L’orizzonte che Emiliani sta osservando e riconoscendo in tutte le ambivalenze che la pratica artistica viene manifestando è quello di una crisi, di una crisi profonda che, forse, a Bologna si manifesta in modo più acuto che in altri centri della ricerca italiana e acquisisce tratti assolutamente originali, imprevedibili. È la crisi dell’“informale” che lentamente pare mettere in crisi lo stesso impianto dei “tramandi” cari ad Arcangeli, vale a dire di quel tentativo di rendere operativo uno storicismo – romantico per certi versi – di indicare una continuità nelle forme dell’espressione che non è tanto di natura stilistica, dai tratti consapevoli, quanto frutto di una memoria profonda che si esercita su un luogo. Se quell’idea sulla quale si esercita la realtà concreta di un’idea di natura, di paesaggio, frutto di uno scambio incessante con l’azione dell’uomo, poteva chiarire quanto la contrapposizione tra realismo e astrattismo fosse incongrua una volta che si fossero esperite le movenze della migrazione (il “tramando”) “dei corpi e degli spazi”.

Ma ora la situazione è mutata, la “consanguineità” delle poetiche si fa incerta: oltre l’“informale” si stanno definendo nuove geografie, o, forse, si stanno scoprendo nuove terre d’approdo. Emiliani sembra accorgersi di tutto questo, della gravità del processo che i suoi primi autori sottoposti a “verifica” (Bendini, De Vita, Sartelli) stanno inaugurando: la ricerca di tracce, di fruscii, della presenza umana e dei suoi oggetti. Lo spazio è abitato e in esso soggetti e oggetti convivono, ma la loro relazione non è stabile, definitiva.
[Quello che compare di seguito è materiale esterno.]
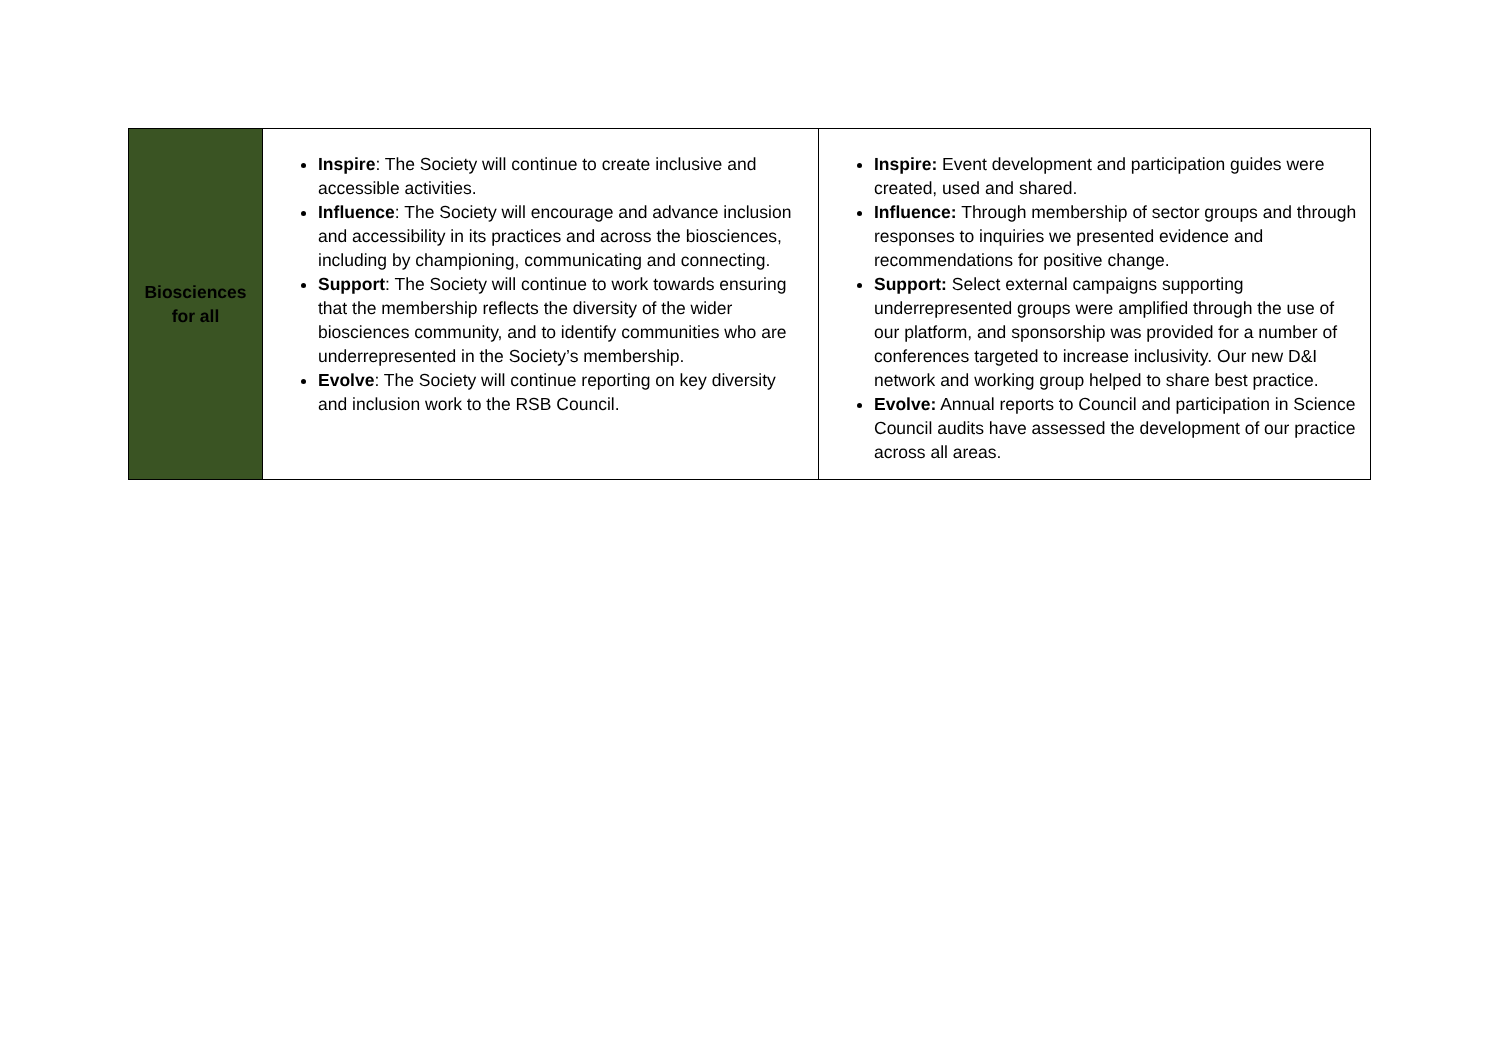| Biosciences for all | Inspire : The Society will continue to create inclusive and accessible activities. Influence : The Society will encourage and advance inclusion and accessibility in its practices and across the biosciences, including by championing, communicating and connecting. Support : The Society will continue to work towards ensuring that the membership reflects the diversity of the wider biosciences community, and to identify communities who are underrepresented in the Society’s membership. Evolve : The Society will continue reporting on key diversity and inclusion work to the RSB Council. | Inspire: Event development and participation guides were created, used and shared. Influence: Through membership of sector groups and through responses to inquiries we presented evidence and recommendations for positive change. Support: Select external campaigns supporting underrepresented groups were amplified through the use of our platform, and sponsorship was provided for a number of conferences targeted to increase inclusivity. Our new D&I network and working group helped to share best practice. Evolve: Annual reports to Council and participation in Science Council audits have assessed the development of our practice across all areas. |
Lo spazio è una materia incerta, frutto di rapporti problematici per i quali il senso stesso della realtà può registrare torsioni impreviste che solo l’incantamento dell’immagine può registrare. Decostruire e accertare, questo sembra il compito imposto alla “creazione” dell’immagine.

Emiliani registra queste singolari frequenze: da Concetto Pozzati a Pirro Cuniberti, Bruno Pulga a Mattia Moreni, da Mario Nanni a Carlo Zauli, dalle inquietudini di Pompilio Mandelli e di Sergio Romiti, fino a Maurizio Bottarelli, Pietro Lenzini, Massimo Arrighi.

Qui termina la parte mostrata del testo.